Unlike traditional prostaglandins that improve the secondary outflow mechanism (uveoscleral pathway), but have minimal effect on conventional outflow, LBN encourages the secondary mechanism and helps maintain and possibly improve natural outflow. For MIGS devices that bypass the trabecular meshwork and help restore the natural flow, LBN may help improve outcomes by maintaining the healthy function of the trabecular meshwork and/or canal, thereby maximizing the chance of the MIGS device improving natural outflow.
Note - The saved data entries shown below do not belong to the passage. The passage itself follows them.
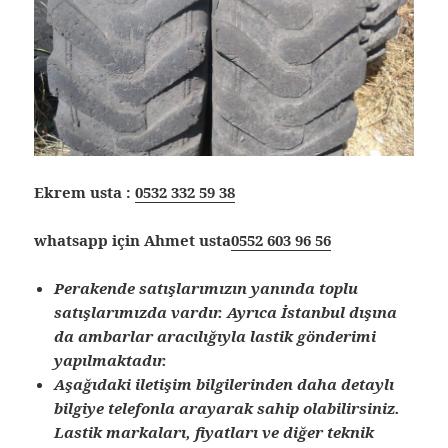
Ekrem usta :
0532 332 59 38
whatsapp için Ahmet usta
0552 603 96 56
Perakende satışlarımızın yanında toplu
satışlarımızda vardır. Ayrıca İstanbul dışına
da ambarlar aracılığıyla lastik gönderimi
yapılmaktadır.
Aşağıdaki iletişim bilgilerinden daha detaylı
bilgiye telefonla arayarak sahip olabilirsiniz.
Lastik markaları, fiyatları ve diğer teknik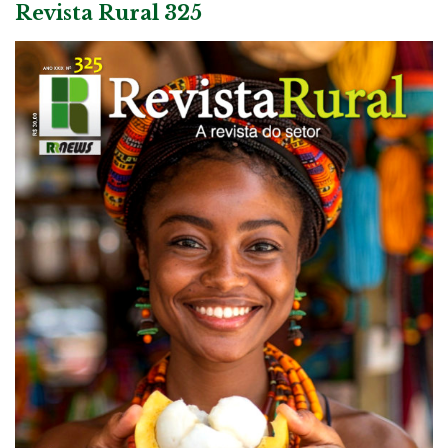
Revista Rural 325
As studies indicate that lower target pressures prevent optic nerve damage and vision loss, LBN may give us an edge. As a first-line therapy, it could help patients that other prostaglandins do not and even prevent or postpone the need for secondary therapies. GP


  1. Heijl A, et al; Early Manifest Glaucoma Trial Group. Arch Ophthalmol. 2002;120(10):1268-1279.
  2. Musch DC, et al; the CIGTS Study Group. Ophthalmology. 2011;118(9):1766-1773.
  3. Kass MA, et al. Arch Ophthalmol. 2002;120(6):701-713.
  4. Lichter PR, et al; CIGTS Study Group. Ophthalmology. 2001;108(11):1943-1953.
  5. Weinreb RN,et al. Ophthalmology. 2016;123(5):965-73.
  6. Medeiros FA, et al. Am J Ophthalmol. 2016(5);168:250-259.
  7. Weinreb RN, et al. Br J Ophthalmol. 2015;99(6):738-745.
  8. Olthoff CM, et al. Ophthalmology. 2005;112(6):953-961.